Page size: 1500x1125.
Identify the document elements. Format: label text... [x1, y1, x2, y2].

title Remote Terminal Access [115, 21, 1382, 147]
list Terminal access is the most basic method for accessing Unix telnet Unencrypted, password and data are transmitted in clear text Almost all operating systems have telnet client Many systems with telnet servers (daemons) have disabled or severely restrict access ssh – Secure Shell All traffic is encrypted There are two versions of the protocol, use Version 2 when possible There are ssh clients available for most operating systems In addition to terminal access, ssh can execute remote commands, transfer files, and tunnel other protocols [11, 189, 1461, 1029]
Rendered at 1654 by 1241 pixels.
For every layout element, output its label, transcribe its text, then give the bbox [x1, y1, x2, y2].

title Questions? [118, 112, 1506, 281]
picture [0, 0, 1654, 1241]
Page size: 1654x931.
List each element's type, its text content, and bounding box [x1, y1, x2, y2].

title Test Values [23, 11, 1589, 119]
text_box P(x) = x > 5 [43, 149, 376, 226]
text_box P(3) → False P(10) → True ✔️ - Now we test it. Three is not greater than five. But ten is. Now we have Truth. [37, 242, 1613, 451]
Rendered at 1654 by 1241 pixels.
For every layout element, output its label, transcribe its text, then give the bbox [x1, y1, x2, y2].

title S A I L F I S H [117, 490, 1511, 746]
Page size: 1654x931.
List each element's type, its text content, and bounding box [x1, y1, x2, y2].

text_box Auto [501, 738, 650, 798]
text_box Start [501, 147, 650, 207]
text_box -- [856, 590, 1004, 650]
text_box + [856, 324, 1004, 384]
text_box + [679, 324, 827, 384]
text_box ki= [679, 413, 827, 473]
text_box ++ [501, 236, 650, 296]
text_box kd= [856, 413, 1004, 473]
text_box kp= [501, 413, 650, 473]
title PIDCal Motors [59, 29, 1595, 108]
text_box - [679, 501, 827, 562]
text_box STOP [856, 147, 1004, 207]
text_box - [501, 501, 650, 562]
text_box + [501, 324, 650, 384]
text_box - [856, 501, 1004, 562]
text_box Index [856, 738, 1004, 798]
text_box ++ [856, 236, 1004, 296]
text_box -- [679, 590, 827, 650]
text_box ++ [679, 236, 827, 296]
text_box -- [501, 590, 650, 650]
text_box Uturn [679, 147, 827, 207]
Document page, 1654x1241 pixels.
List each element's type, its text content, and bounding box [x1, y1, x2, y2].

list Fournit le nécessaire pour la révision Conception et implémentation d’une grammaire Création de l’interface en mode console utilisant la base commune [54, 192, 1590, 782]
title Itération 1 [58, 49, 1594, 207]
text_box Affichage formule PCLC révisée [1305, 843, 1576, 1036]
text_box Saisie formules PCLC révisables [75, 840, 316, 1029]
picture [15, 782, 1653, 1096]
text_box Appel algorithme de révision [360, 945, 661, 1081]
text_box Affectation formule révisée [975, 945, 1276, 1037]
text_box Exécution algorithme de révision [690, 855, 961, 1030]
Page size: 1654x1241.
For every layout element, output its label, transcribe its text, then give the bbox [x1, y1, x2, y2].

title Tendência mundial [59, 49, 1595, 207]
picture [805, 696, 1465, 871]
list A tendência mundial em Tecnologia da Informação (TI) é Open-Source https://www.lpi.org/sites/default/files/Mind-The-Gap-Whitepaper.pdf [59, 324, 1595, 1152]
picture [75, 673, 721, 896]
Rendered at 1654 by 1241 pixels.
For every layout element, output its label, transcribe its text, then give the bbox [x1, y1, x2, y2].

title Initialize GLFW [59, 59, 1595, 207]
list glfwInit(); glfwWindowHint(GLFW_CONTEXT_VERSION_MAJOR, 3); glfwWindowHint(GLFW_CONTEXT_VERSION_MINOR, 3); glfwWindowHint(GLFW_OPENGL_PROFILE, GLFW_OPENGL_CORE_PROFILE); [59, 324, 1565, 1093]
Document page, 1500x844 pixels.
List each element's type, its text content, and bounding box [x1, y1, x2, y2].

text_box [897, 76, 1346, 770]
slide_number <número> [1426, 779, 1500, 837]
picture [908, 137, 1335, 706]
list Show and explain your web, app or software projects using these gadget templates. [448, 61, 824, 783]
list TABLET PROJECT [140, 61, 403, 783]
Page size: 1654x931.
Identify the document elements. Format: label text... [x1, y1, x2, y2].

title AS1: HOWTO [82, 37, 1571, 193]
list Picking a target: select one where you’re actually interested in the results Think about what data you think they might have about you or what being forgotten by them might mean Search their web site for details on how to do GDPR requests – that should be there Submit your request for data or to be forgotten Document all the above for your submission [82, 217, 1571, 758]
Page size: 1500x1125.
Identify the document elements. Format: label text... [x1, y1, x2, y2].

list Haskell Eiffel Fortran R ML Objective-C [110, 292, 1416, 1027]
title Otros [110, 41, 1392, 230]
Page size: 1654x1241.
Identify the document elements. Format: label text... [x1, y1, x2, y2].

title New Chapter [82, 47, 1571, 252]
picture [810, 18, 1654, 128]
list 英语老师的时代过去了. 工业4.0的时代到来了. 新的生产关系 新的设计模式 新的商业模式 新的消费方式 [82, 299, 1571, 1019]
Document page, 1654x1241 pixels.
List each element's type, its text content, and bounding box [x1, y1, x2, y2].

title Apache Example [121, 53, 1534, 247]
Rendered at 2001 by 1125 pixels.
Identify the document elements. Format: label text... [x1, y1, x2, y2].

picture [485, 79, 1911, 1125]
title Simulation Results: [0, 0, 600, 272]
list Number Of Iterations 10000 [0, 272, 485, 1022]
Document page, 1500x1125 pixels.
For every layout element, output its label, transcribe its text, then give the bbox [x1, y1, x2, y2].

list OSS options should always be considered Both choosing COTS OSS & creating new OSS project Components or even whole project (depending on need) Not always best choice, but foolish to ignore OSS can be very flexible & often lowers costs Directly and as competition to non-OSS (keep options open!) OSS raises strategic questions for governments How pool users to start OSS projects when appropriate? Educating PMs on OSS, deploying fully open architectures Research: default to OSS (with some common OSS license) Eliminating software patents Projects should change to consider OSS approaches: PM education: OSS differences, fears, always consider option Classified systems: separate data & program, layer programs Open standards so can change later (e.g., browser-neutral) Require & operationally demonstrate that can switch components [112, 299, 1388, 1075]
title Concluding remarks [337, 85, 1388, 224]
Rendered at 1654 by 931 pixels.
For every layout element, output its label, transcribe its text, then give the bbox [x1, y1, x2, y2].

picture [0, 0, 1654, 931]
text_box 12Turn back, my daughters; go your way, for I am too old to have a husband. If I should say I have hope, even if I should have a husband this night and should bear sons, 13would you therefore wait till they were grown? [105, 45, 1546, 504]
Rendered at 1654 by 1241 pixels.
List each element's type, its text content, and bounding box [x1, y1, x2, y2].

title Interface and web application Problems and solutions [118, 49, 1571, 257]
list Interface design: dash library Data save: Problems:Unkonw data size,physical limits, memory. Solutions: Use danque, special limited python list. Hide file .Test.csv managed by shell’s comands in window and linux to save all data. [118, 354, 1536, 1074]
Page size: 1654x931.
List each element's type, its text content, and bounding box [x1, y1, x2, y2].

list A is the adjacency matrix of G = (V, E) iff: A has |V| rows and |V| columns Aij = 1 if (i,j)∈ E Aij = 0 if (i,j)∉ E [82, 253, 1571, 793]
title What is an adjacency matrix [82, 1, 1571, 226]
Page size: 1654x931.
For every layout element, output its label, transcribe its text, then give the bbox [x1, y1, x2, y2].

|---|

▶ _Problem statement_
Rewrite all the items above, changing every "bounding box" to "bounding rectangle" and leaving everything else as it is.

▶ _Result_
Page size: 1500x1125.
Identify the document elements. Format: label text... [x1, y1, x2, y2].

title Remote Terminal Access [115, 21, 1382, 147]
list Terminal access is the most basic method for accessing Unix telnet Unencrypted, password and data are transmitted in clear text Almost all operating systems have telnet client Many systems with telnet servers (daemons) have disabled or severely restrict access ssh – Secure Shell All traffic is encrypted There are two versions of the protocol, use Version 2 when possible There are ssh clients available for most operating systems In addition to terminal access, ssh can execute remote commands, transfer files, and tunnel other protocols [11, 189, 1461, 1029]
Rendered at 1654 by 1241 pixels.
For every layout element, output its label, transcribe its text, then give the bbox [x1, y1, x2, y2].

title Questions? [118, 112, 1506, 281]
picture [0, 0, 1654, 1241]
Page size: 1654x931.
List each element's type, its text content, and bounding rectangle [x1, y1, x2, y2].

title Test Values [23, 11, 1589, 119]
text_box P(x) = x > 5 [43, 149, 376, 226]
text_box P(3) → False P(10) → True ✔️ - Now we test it. Three is not greater than five. But ten is. Now we have Truth. [37, 242, 1613, 451]
Rendered at 1654 by 1241 pixels.
For every layout element, output its label, transcribe its text, then give the bbox [x1, y1, x2, y2].

title S A I L F I S H [117, 490, 1511, 746]
Page size: 1654x931.
List each element's type, its text content, and bounding rectangle [x1, y1, x2, y2].

text_box Auto [501, 738, 650, 798]
text_box Start [501, 147, 650, 207]
text_box -- [856, 590, 1004, 650]
text_box + [856, 324, 1004, 384]
text_box + [679, 324, 827, 384]
text_box ki= [679, 413, 827, 473]
text_box ++ [501, 236, 650, 296]
text_box kd= [856, 413, 1004, 473]
text_box kp= [501, 413, 650, 473]
title PIDCal Motors [59, 29, 1595, 108]
text_box - [679, 501, 827, 562]
text_box STOP [856, 147, 1004, 207]
text_box - [501, 501, 650, 562]
text_box + [501, 324, 650, 384]
text_box - [856, 501, 1004, 562]
text_box Index [856, 738, 1004, 798]
text_box ++ [856, 236, 1004, 296]
text_box -- [679, 590, 827, 650]
text_box ++ [679, 236, 827, 296]
text_box -- [501, 590, 650, 650]
text_box Uturn [679, 147, 827, 207]
Document page, 1654x1241 pixels.
List each element's type, its text content, and bounding rectangle [x1, y1, x2, y2].

list Fournit le nécessaire pour la révision Conception et implémentation d’une grammaire Création de l’interface en mode console utilisant la base commune [54, 192, 1590, 782]
title Itération 1 [58, 49, 1594, 207]
text_box Affichage formule PCLC révisée [1305, 843, 1576, 1036]
text_box Saisie formules PCLC révisables [75, 840, 316, 1029]
picture [15, 782, 1653, 1096]
text_box Appel algorithme de révision [360, 945, 661, 1081]
text_box Affectation formule révisée [975, 945, 1276, 1037]
text_box Exécution algorithme de révision [690, 855, 961, 1030]
Page size: 1654x1241.
For every layout element, output its label, transcribe its text, then give the bbox [x1, y1, x2, y2].

title Tendência mundial [59, 49, 1595, 207]
picture [805, 696, 1465, 871]
list A tendência mundial em Tecnologia da Informação (TI) é Open-Source https://www.lpi.org/sites/default/files/Mind-The-Gap-Whitepaper.pdf [59, 324, 1595, 1152]
picture [75, 673, 721, 896]
Rendered at 1654 by 1241 pixels.
For every layout element, output its label, transcribe its text, then give the bbox [x1, y1, x2, y2].

title Initialize GLFW [59, 59, 1595, 207]
list glfwInit(); glfwWindowHint(GLFW_CONTEXT_VERSION_MAJOR, 3); glfwWindowHint(GLFW_CONTEXT_VERSION_MINOR, 3); glfwWindowHint(GLFW_OPENGL_PROFILE, GLFW_OPENGL_CORE_PROFILE); [59, 324, 1565, 1093]
Document page, 1500x844 pixels.
List each element's type, its text content, and bounding rectangle [x1, y1, x2, y2].

text_box [897, 76, 1346, 770]
slide_number <número> [1426, 779, 1500, 837]
picture [908, 137, 1335, 706]
list Show and explain your web, app or software projects using these gadget templates. [448, 61, 824, 783]
list TABLET PROJECT [140, 61, 403, 783]
Page size: 1654x931.
Identify the document elements. Format: label text... [x1, y1, x2, y2].

title AS1: HOWTO [82, 37, 1571, 193]
list Picking a target: select one where you’re actually interested in the results Think about what data you think they might have about you or what being forgotten by them might mean Search their web site for details on how to do GDPR requests – that should be there Submit your request for data or to be forgotten Document all the above for your submission [82, 217, 1571, 758]
Page size: 1500x1125.
Identify the document elements. Format: label text... [x1, y1, x2, y2].

list Haskell Eiffel Fortran R ML Objective-C [110, 292, 1416, 1027]
title Otros [110, 41, 1392, 230]
Page size: 1654x1241.
Identify the document elements. Format: label text... [x1, y1, x2, y2].

title New Chapter [82, 47, 1571, 252]
picture [810, 18, 1654, 128]
list 英语老师的时代过去了. 工业4.0的时代到来了. 新的生产关系 新的设计模式 新的商业模式 新的消费方式 [82, 299, 1571, 1019]
Document page, 1654x1241 pixels.
List each element's type, its text content, and bounding rectangle [x1, y1, x2, y2].

title Apache Example [121, 53, 1534, 247]
Rendered at 2001 by 1125 pixels.
Identify the document elements. Format: label text... [x1, y1, x2, y2].

picture [485, 79, 1911, 1125]
title Simulation Results: [0, 0, 600, 272]
list Number Of Iterations 10000 [0, 272, 485, 1022]
Document page, 1500x1125 pixels.
For every layout element, output its label, transcribe its text, then give the bbox [x1, y1, x2, y2].

list OSS options should always be considered Both choosing COTS OSS & creating new OSS project Components or even whole project (depending on need) Not always best choice, but foolish to ignore OSS can be very flexible & often lowers costs Directly and as competition to non-OSS (keep options open!) OSS raises strategic questions for governments How pool users to start OSS projects when appropriate? Educating PMs on OSS, deploying fully open architectures Research: default to OSS (with some common OSS license) Eliminating software patents Projects should change to consider OSS approaches: PM education: OSS differences, fears, always consider option Classified systems: separate data & program, layer programs Open standards so can change later (e.g., browser-neutral) Require & operationally demonstrate that can switch components [112, 299, 1388, 1075]
title Concluding remarks [337, 85, 1388, 224]
Rendered at 1654 by 931 pixels.
For every layout element, output its label, transcribe its text, then give the bbox [x1, y1, x2, y2].

picture [0, 0, 1654, 931]
text_box 12Turn back, my daughters; go your way, for I am too old to have a husband. If I should say I have hope, even if I should have a husband this night and should bear sons, 13would you therefore wait till they were grown? [105, 45, 1546, 504]
Rendered at 1654 by 1241 pixels.
List each element's type, its text content, and bounding rectangle [x1, y1, x2, y2].

title Interface and web application Problems and solutions [118, 49, 1571, 257]
list Interface design: dash library Data save: Problems:Unkonw data size,physical limits, memory. Solutions: Use danque, special limited python list. Hide file .Test.csv managed by shell’s comands in window and linux to save all data. [118, 354, 1536, 1074]
Page size: 1654x931.
List each element's type, its text content, and bounding rectangle [x1, y1, x2, y2].

list A is the adjacency matrix of G = (V, E) iff: A has |V| rows and |V| columns Aij = 1 if (i,j)∈ E Aij = 0 if (i,j)∉ E [82, 253, 1571, 793]
title What is an adjacency matrix [82, 1, 1571, 226]
Page size: 1654x931.
For every layout element, output its label, transcribe its text, then give the bbox [x1, y1, x2, y2].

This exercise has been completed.